What to work on:
(a) Name every painter whose work the Buenos Aires travel text says the National Museum of Fine Arts holds.
(b) Output the record lines as a JSON list of strings, one string per line, starting at the line that contains "order: Saxifragales" and ending at the last line of the records.

Extracted text:
────────

When you book with a Virtuoso advisor, I can VIP you with exclusive perks and upgrades. My favorite bonus here was a wine and cheese tasting in their Vinoteca, where they have a cheese cave!
I didn’t know what to expect when touring the Recoleta Cemetary, but I have to say it was fascinating and not in a creepy way. This cemetery is for the very rich. Buried here are former Presidents, military generals, artists, and socialites. The art nouveau, art deco, and modernist mausoleums tell stories of their inhabitants through the architecture. The most famous inhabitant is Eva Peron, the influential 1st lady. Even today, you will see many people placing flowers and mementos around her mausoleum. There are twice-weekly public tours I encourage you to take as the stories are mesmerizing.
The National Museum of Fine Arts is located in this chic neighborhood too. Founded in 1896, this museum is home to many of the masters’ paintings from Rembrandt, Goya, Degas, Van Gogh, Monet, Manet, and Chagal, plus outstanding collections of Argentine and Latin American art.
Cuisine of Buenos Aires
Argentina is known for its grass-fed beef, and there are many famous parrillas (steakhouses) within Buenos Aires. Our favorite and considered one of the best, Don Julio. Make a reservation in advance!
With heavy Italian influence, pasta and pizza abound. As someone who chooses to eat gluten-free, these items aren’t generally on my list. In 2015 Argentina passed a law requiring every restaurant to offer gluten-free options. On our last visit, we ate in two exclusively gluten-free restaurants. Pasta, pastries, and empanadas all on the same day. What a treat!

────────

Exercise inputs:
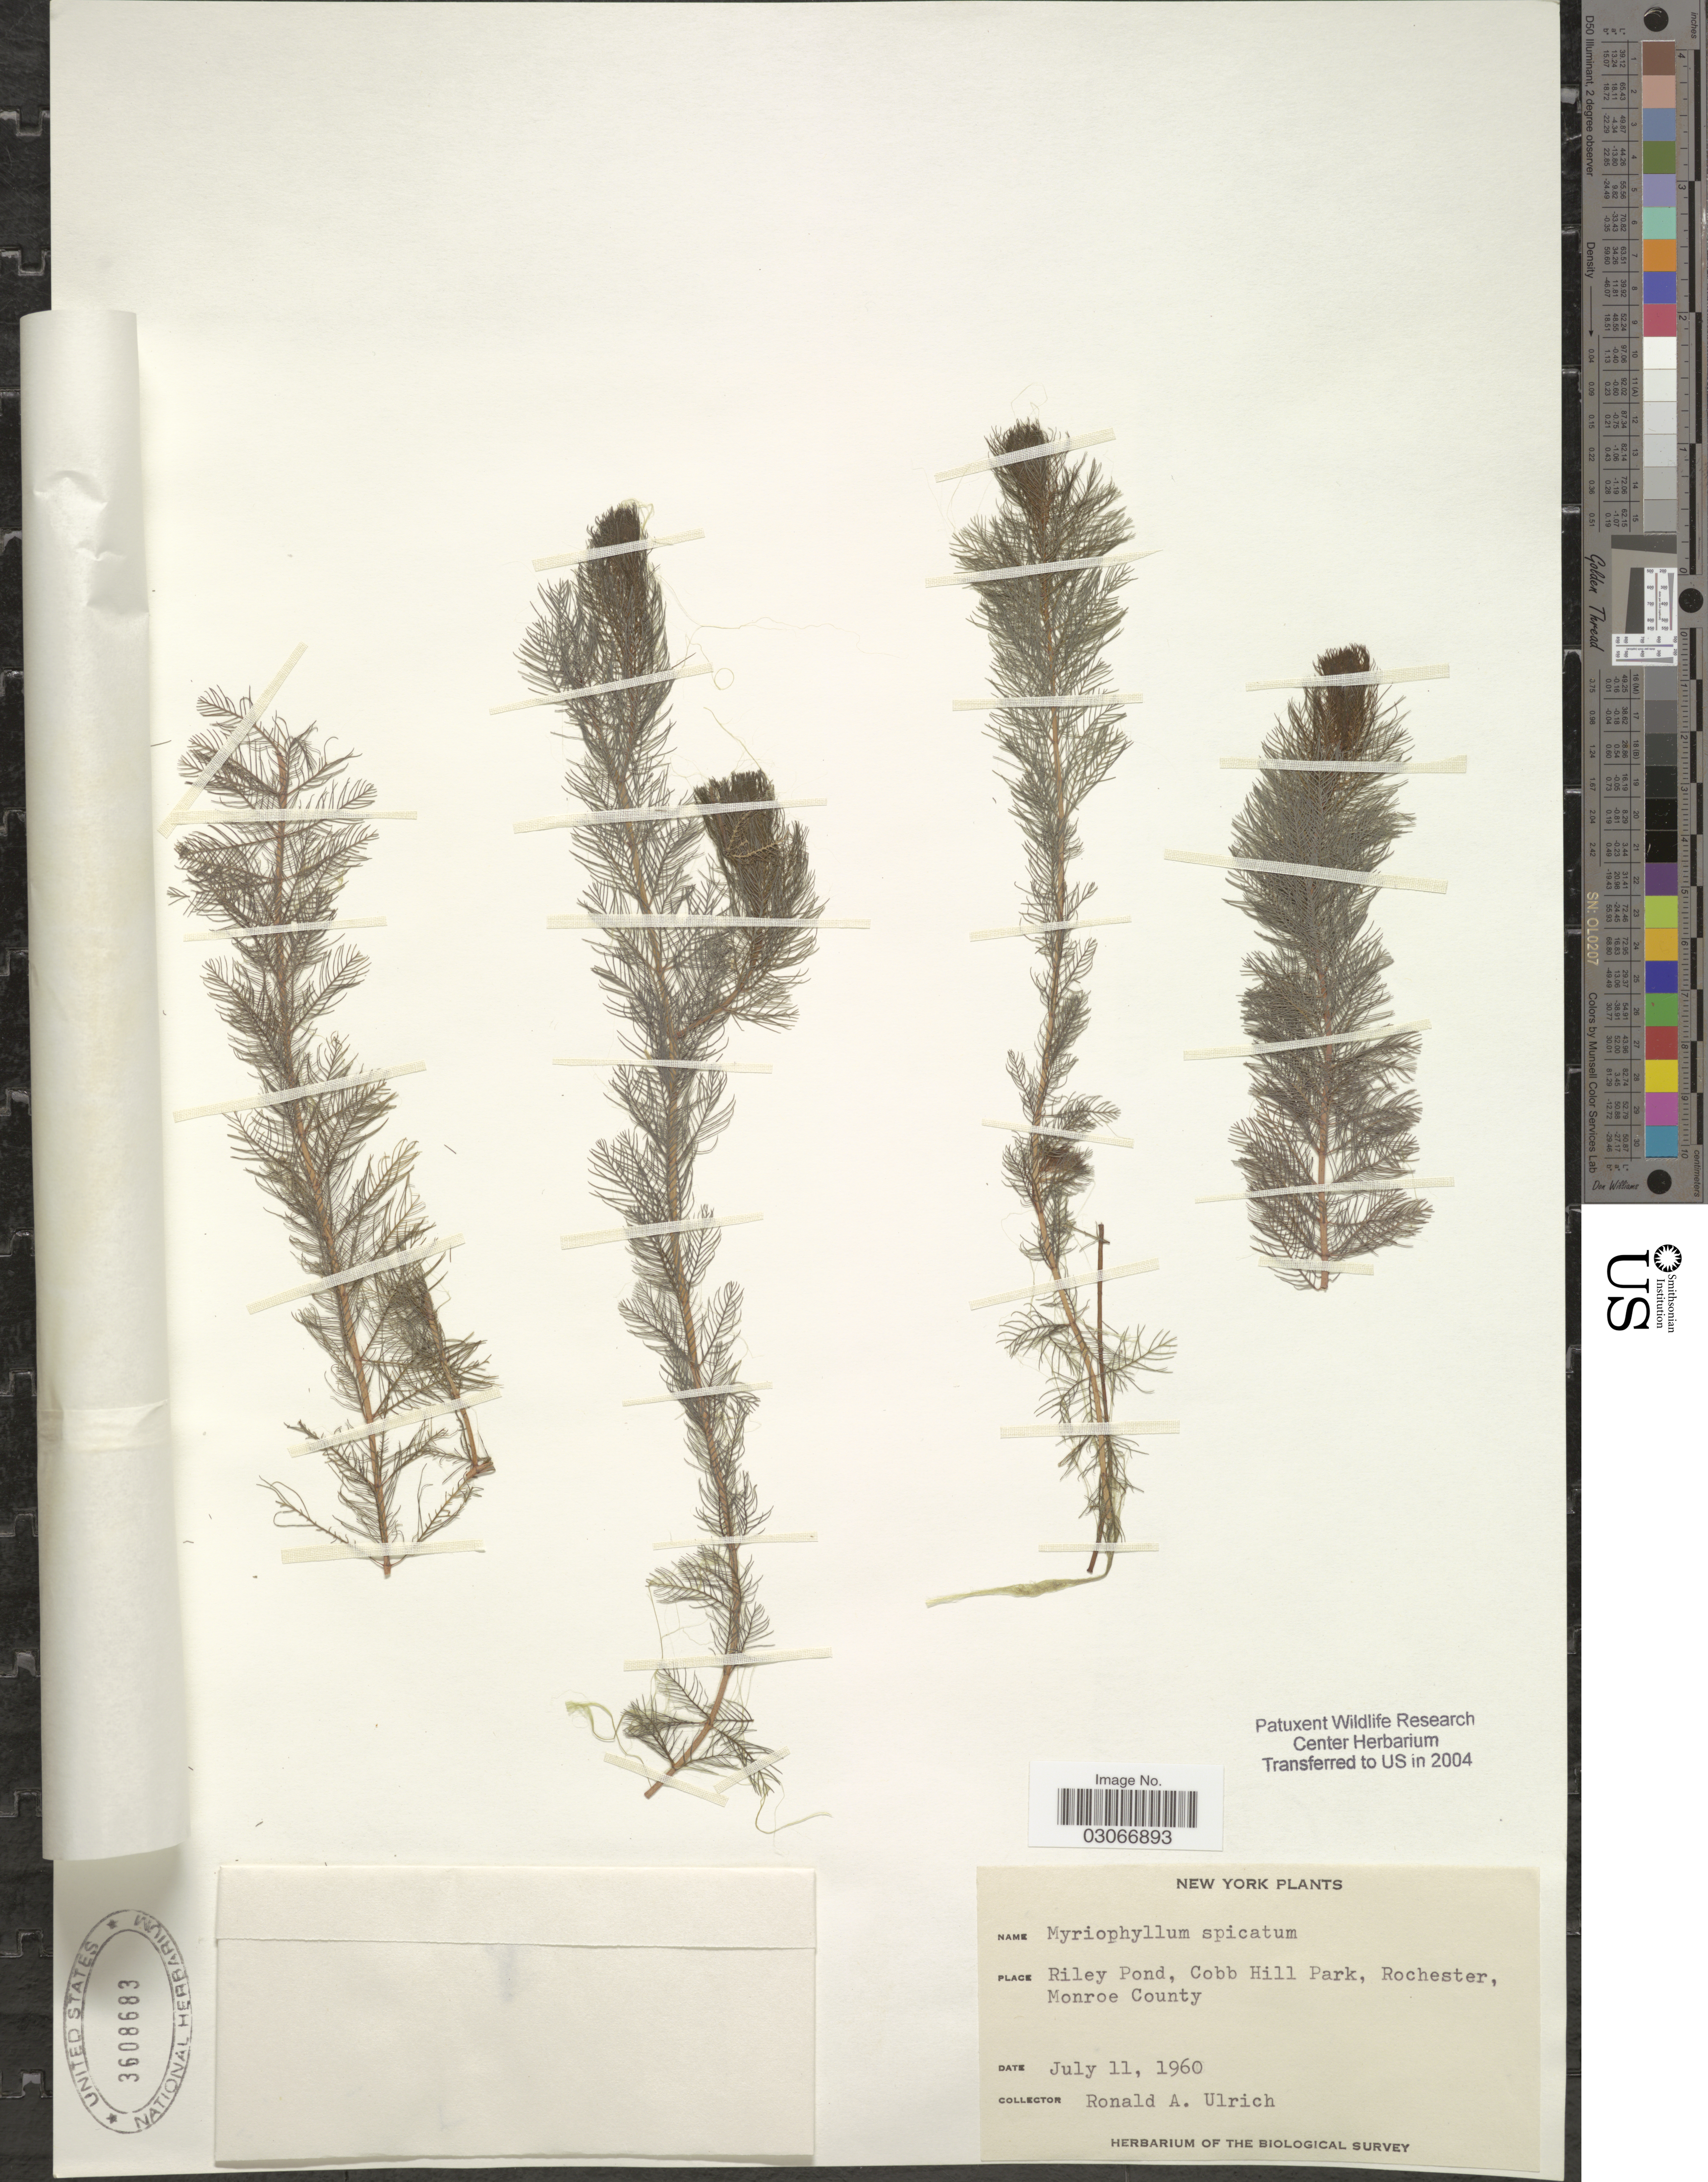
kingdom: Plantae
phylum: Tracheophyta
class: Magnoliopsida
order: Saxifragales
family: Haloragaceae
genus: Myriophyllum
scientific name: Myriophyllum exalbescens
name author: Fernald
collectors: R. Ulrich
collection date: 1960-07-11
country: United States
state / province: New York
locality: Riley Pond, Cobb Hill Park, Rochester, Monroe County.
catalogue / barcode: US 3608683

────────

Task results:
(a) Rembrandt, Goya, Degas, Van Gogh, Monet, Manet, Chagal

(b)
[
  "order: Saxifragales",
  "family: Haloragaceae",
  "genus: Myriophyllum",
  "scientific name: Myriophyllum exalbescens",
  "name author: Fernald",
  "collectors: R. Ulrich",
  "collection date: 1960-07-11",
  "country: United States",
  "state / province: New York",
  "locality: Riley Pond, Cobb Hill Park, Rochester, Monroe County.",
  "catalogue / barcode: US 3608683"
]